Daughters of the Spanish family across the hall folded clothes at the Laundromat. They were dark and brassy, gold hoops in their ears, wrinkled cigarettes. They came home after five and fumbled with keys, shifting big purses and bundles of towels bound with a paper strip. In the warm box of light their faces lost sharp expression, seemed rounder, tawny. They all had moles near their lips, dark little pigments ignored and sexual. The dark spots rose like tiny scarabs on their faces. The girls tossed their heavy black
hair. They sighed, shifted hips, jingled their rings of gold keys. They were sleepwalkers slouched by the metal doors. I wanted to wake them up.

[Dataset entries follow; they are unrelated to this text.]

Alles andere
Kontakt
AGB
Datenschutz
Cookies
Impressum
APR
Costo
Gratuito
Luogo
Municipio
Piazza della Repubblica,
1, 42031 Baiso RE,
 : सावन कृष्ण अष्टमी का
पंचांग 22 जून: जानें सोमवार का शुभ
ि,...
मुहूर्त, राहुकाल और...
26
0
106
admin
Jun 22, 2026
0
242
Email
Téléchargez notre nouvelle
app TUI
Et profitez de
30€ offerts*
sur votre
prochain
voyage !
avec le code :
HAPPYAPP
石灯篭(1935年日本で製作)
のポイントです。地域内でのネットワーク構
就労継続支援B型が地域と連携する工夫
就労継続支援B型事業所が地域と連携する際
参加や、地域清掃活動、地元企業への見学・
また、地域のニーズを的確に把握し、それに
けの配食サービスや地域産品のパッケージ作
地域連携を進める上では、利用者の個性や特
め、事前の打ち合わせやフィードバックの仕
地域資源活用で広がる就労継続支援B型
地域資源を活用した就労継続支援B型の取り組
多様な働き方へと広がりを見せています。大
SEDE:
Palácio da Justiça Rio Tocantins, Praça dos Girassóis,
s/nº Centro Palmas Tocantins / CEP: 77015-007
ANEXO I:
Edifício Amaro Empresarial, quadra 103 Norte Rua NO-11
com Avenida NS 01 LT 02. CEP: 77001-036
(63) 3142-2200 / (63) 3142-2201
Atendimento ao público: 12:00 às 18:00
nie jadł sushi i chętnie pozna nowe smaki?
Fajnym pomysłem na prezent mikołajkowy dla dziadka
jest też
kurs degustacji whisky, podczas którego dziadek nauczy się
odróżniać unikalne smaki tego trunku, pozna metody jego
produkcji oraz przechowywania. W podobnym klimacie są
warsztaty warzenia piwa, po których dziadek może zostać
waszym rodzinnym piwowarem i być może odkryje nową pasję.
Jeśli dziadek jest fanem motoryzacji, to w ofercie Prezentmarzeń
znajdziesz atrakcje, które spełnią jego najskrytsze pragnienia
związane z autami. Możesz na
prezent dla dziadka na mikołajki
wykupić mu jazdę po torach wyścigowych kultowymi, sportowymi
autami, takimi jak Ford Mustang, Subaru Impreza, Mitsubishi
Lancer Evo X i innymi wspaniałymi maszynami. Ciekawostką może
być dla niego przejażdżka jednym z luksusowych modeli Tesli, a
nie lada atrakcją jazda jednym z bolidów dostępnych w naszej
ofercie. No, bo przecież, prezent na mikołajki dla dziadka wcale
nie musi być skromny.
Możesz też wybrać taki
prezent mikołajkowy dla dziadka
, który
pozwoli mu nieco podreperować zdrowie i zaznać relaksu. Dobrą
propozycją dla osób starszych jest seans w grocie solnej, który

And there were others, all asleep, all waiting. Fat women who worked in the markets, cleaning women, women who did nothing. Men came back with their silver lunch pails. Most of them lived alone or transient. Their faces were putty in the light. Only the shamblers, the rocking drunks, didn’t care. They yelled and pounded on doors, walked into walls and laughed. Their stubbled whiskers gleamed. They opened their mouths wide and threads of spit glistened like dewed web. I believed they had spiders inside them. They were the only ones: they saw my eyes at the window. They pointed at me. They bowed, doffed their lumpy hats, and fell down in a heap.
Mostly I’m invisible. I stay in my apartment. I go to work and come home. In summer I turn off the air-conditioner and open windows. I like to feel it all heat up. The city gets hotter and hotter. Tar bubbles on roofs and tops of cars shine white. The air gets heavy and hums. Suddenly, when its hardest to breathe, sirens cut loose. The heat is punctured like a big bag; the weight leaks out and whines. Ambulances or fire trucks. Or cops. Long sirens blurring in and out, screaming to make things real. I sit still. After the sirens there will be sounds again; doors slammed, strays barking in the streets. Colors start in the sky and night comes on. I hear footsteps in the hall. My Uncle is walking around. His sounds are in my head like a voice in a radio.